La vida de Martina empezó de nuevo el día en que, por fin, pudo desprenderse de la última etiqueta que „junto a otras muchas„ había cargado desde el día en que nació. De hecho, siempre contaba que nada más llegar al mundo exterior desde el confortable útero materno, lo primero que hizo el doctor fue introducir en silencio por su pequeña cabecita un cordel que sostenía un papelito blanco con la siguiente frase: «Es muy pequeña». Y así, siendo muy pequeña, pasó los primeras horas de vida. Sus padres la recibieron, muy pequeña, con un caluroso abrazo lleno de amor y, por ello, un día después y con la noche mediante decidieron obsequiarla con otro cartelito igual al anterior que ponía: «Es una llorona». ¡Ya tenía dos! Cuando pasó un tiempo, su tío le regaló uno inmenso con la leyenda «Es una caprichosa», y un maestro del colegio hizo lo propio con otro que alegaba que era «demasiado imaginativa». Pero el favorito de la pequeña llorona caprichosa y excesivamente imaginativa era el que le habían regalado sus abuelos, aunque nunca supo si le gustaba o no: «Es muy buena». Poco a poco, los años pasaban y las etiquetas se reproducían en una locura sin freno. Lenta, flaca, impetuosa, radical, complaciente, ambiciosa, callada.... Cada persona en su vida le regalaba una, como si de una ofrenda se tratase, y en pocos años Martina dejó de verse, oculta en un inmenso árbol de navidad formado por miles de papelitos blancos.

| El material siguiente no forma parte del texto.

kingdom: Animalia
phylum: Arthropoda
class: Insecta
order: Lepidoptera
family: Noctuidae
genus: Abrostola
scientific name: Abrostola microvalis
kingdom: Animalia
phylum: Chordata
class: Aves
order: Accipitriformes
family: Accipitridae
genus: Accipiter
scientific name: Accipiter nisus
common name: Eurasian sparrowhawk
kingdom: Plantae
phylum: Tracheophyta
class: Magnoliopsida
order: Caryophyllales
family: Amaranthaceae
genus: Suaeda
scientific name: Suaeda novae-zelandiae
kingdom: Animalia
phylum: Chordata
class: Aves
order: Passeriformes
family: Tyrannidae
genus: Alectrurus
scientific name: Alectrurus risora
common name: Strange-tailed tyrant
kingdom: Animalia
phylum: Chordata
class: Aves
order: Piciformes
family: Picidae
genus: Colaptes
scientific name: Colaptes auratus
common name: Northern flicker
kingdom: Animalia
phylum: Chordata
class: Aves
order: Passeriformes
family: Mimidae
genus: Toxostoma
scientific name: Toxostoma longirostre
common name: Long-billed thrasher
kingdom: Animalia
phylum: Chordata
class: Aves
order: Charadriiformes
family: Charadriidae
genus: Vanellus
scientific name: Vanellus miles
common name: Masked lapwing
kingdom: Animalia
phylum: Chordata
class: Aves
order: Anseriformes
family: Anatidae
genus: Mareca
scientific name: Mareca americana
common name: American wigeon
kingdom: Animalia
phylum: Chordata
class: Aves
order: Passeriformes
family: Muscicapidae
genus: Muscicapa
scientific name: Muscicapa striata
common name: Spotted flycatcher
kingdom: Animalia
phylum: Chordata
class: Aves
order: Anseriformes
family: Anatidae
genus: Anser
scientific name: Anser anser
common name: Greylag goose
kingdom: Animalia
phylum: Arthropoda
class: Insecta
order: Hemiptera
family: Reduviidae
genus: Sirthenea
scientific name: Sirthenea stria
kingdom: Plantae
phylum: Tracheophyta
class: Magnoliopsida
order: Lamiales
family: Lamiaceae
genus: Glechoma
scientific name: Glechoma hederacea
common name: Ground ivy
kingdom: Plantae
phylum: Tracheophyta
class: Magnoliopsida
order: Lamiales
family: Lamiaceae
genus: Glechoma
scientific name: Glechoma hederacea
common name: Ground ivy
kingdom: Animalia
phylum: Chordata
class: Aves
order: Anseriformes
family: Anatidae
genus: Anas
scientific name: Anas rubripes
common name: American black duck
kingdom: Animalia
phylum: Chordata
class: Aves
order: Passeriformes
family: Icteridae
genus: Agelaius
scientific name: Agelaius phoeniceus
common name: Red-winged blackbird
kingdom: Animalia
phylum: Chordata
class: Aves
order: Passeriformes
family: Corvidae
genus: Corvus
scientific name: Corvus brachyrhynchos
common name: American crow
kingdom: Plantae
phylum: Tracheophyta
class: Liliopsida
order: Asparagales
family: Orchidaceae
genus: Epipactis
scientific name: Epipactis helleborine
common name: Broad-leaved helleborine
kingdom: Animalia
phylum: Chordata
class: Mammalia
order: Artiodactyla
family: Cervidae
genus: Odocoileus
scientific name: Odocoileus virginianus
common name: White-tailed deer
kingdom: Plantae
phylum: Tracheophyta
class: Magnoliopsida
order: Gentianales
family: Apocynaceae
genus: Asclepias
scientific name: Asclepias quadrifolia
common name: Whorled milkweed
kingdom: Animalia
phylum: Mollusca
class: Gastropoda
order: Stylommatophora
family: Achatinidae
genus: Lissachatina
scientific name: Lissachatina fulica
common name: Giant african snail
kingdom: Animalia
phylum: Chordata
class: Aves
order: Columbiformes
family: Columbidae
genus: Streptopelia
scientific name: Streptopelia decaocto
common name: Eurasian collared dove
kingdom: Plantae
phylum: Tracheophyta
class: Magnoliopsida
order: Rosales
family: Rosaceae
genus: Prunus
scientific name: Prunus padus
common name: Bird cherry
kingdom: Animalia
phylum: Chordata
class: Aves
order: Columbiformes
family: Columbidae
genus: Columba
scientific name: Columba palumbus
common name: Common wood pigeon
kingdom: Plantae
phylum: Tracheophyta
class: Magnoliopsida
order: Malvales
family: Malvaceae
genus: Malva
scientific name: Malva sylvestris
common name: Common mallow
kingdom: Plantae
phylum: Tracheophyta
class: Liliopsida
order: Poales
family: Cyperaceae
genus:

Un día, caminando por la calle, se dio cuenta de que no podía dar un paso más. Las etiquetas habían adquirido vida propia e hiciera lo que hiciera no podía desprenderse de ellas. Le cegaban la visión, y el volumen que había adquirido era tal que sólo podía estarse inmóvil como un simple muñeco. Y le dio mucha pena verse así. Tanta tanta que empezó a llorar mares de lágrimas, ríos de agua salvaje que arrastraban todo lo que tenían por delante empujando hasta el agujero negro del alcantarillado basura por doquier y miles y miles de extrañas etiquetas añejas.